I rated Lowe well enough to be an AB. Remember we were picking the likes of George Bridge above such players so theres no disputing a lot of bad decisions have been made by those last two coaches. Does a team like the ABs need a finicky winger who you have to adapt and change a lot of your style with to get benefit from? No, not really. But he still would have been a basic improvement on players like even Savea at the tail of his career, Bridge, and could even have converted into the answer of replacing Beauden at the back. Instead we persisted with NMS, Naholo, Havili, Reece, all players we would have cared even less about losing and all because Rieko had Lowe's number 11 jersey nailed down.


He was of course only 23 when he decided to leave, it was back in the beggining of the period they had started retaining players (from 2018 onwards I think, they came out saying theyre going to be more aggressive at some point). So he might, all of them, only just missed out.


The main point that Ed made is that situations like Lowe's, Aki's, JGP's, aren't going to happen in future. That's a bit of a "NZ" only problem, because those players need to reach such a high standard to be chosen by the All Blacks, were as a country like Ireland wants them a lot earlier like that. This is basically the 'ready in 3 years' concept Ireland relied on, versus the '5 years and they've left' concept' were that player is now ready to be chosen by the All Blacks (given a contract to play Super, ala SBW, and hopefully Manu).

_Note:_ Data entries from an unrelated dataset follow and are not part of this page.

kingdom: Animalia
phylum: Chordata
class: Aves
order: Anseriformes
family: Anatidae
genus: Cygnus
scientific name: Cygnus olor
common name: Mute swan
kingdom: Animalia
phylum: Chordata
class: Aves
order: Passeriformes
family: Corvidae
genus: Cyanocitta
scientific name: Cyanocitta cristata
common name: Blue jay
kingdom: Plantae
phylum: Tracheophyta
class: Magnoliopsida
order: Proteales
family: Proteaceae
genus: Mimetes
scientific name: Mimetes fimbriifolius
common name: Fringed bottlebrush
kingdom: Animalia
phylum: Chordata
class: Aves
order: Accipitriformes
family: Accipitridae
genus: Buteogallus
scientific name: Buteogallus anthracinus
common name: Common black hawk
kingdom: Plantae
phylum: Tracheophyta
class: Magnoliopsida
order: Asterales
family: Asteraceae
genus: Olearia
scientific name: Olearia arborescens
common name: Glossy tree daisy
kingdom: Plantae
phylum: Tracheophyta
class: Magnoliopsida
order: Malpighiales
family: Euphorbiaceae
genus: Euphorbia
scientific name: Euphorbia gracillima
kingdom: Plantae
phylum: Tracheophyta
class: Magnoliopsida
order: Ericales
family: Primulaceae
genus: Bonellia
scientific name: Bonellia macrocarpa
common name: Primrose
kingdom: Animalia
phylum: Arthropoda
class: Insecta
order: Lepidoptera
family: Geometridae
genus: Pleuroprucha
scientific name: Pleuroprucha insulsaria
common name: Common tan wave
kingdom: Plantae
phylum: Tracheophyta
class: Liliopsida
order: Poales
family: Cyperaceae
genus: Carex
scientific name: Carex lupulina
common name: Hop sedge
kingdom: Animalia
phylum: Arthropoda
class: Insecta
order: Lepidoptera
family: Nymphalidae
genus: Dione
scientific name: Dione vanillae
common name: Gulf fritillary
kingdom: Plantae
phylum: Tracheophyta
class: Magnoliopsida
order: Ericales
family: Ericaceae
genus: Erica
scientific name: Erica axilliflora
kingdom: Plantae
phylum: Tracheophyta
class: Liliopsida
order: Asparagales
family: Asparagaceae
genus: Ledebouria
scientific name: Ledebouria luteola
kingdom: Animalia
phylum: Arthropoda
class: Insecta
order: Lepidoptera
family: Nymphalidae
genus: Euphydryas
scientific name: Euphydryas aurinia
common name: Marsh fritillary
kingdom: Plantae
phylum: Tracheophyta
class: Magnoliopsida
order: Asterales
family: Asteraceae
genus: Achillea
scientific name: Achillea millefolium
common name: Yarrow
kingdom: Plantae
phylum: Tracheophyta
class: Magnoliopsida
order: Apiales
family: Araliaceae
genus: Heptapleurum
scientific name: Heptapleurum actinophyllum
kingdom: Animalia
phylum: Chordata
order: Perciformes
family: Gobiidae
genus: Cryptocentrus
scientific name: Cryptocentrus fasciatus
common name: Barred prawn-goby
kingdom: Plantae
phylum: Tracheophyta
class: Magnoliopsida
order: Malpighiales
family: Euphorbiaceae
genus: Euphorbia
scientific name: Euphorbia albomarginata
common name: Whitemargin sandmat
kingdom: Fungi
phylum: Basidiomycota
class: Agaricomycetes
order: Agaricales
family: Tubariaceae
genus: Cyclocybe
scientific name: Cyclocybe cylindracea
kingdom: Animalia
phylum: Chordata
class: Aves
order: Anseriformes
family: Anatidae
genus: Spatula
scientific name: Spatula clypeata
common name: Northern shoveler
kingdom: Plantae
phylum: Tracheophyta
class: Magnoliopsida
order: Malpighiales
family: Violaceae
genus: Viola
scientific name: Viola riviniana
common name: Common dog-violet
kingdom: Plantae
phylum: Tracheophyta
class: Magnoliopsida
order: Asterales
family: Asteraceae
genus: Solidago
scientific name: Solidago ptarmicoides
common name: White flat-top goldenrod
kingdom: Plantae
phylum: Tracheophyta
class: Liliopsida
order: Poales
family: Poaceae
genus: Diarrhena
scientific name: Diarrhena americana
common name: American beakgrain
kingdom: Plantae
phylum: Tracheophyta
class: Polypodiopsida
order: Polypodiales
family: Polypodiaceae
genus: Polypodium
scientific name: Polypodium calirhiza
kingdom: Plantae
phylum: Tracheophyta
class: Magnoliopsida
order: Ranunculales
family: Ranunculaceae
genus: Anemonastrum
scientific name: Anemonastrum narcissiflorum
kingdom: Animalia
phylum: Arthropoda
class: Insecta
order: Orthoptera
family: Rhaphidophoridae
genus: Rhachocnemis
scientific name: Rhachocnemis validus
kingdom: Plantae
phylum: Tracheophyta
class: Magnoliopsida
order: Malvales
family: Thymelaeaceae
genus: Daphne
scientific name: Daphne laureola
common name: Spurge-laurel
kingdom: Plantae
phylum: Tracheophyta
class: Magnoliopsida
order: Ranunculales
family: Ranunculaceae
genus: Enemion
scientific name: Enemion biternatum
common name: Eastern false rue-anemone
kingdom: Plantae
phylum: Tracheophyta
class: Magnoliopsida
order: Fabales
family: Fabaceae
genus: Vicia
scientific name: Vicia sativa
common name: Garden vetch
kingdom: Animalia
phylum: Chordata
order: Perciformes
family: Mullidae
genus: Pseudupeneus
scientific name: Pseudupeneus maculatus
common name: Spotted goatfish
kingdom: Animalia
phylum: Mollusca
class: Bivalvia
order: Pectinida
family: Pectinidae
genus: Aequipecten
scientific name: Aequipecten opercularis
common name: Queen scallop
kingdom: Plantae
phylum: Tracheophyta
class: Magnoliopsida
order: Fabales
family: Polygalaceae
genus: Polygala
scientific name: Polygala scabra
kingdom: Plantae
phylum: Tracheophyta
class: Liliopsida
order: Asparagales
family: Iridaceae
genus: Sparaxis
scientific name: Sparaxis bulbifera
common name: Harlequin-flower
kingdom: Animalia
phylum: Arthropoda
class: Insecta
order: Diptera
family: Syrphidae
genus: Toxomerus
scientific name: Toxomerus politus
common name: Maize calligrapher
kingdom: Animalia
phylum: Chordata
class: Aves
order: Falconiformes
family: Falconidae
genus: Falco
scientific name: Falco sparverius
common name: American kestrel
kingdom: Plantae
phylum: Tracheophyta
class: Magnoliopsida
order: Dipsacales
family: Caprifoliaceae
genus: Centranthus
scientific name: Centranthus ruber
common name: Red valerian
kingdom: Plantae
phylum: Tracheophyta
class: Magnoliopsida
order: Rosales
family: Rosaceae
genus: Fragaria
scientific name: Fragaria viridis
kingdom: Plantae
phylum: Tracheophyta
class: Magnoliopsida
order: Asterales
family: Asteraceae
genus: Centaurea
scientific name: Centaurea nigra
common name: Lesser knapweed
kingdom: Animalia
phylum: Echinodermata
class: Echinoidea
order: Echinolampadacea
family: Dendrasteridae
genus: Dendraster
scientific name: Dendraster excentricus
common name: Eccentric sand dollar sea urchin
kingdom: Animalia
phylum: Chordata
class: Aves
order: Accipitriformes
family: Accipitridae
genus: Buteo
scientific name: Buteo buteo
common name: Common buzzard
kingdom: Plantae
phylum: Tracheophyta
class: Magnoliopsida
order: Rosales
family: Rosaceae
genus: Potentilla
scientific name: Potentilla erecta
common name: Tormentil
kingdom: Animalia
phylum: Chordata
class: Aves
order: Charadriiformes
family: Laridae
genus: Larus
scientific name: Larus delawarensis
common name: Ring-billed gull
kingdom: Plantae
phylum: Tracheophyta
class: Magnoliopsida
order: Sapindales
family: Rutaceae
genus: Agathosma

The 'mercenary' thing that will take longer to expire, and which I was referring to, is the grandparents rule. The new kids coming through now aren't going to have as many gp born overseas, so the amount of players that can leave with a prospect of International rugby offer are going to drop dramatically at some point. All these kiwi fellas playing for a PI, is going to stop sadly.


The new era problem that will replace those old concerns is now French and Japanese clubs (doing the same as NRL teams have done for decades by) picking kids out of school. The problem here is not so much a national identity one, than it is a farm system where 9 in 10 players are left with nothing. A stunted education and no support in a foreign country (well they'll get kicked out of those countries were they don't in Australia).


It's the same sort of situation were NZ would be the big guy, but there weren't many downsides with it. The only one I can think was brought up but a poster on this site, I can't recall who it was, but he seemed to know a lot of kids coming from the Islands weren't really given the capability to fly back home during school xms holidays etc. That is probably something that should be fixed by the union. Otherwise getting someone like Fakatava over here for his last year of school definitely results in NZ being able to pick the cherries off the top but it also allows that player to develop and be able to represent Tonga and under age and possibly even later in his career. Where as a kid being taken from NZ is arguably going to be worse off in every respect other than perhaps money. Not going to develop as a person, not going to develop as a player as much, so I have a lotof sympathy for NZs case that I don't include them in that group but I certainly see where you're coming from and it encourages other countries to think they can do the same while not realising they're making a much worse experience/situation.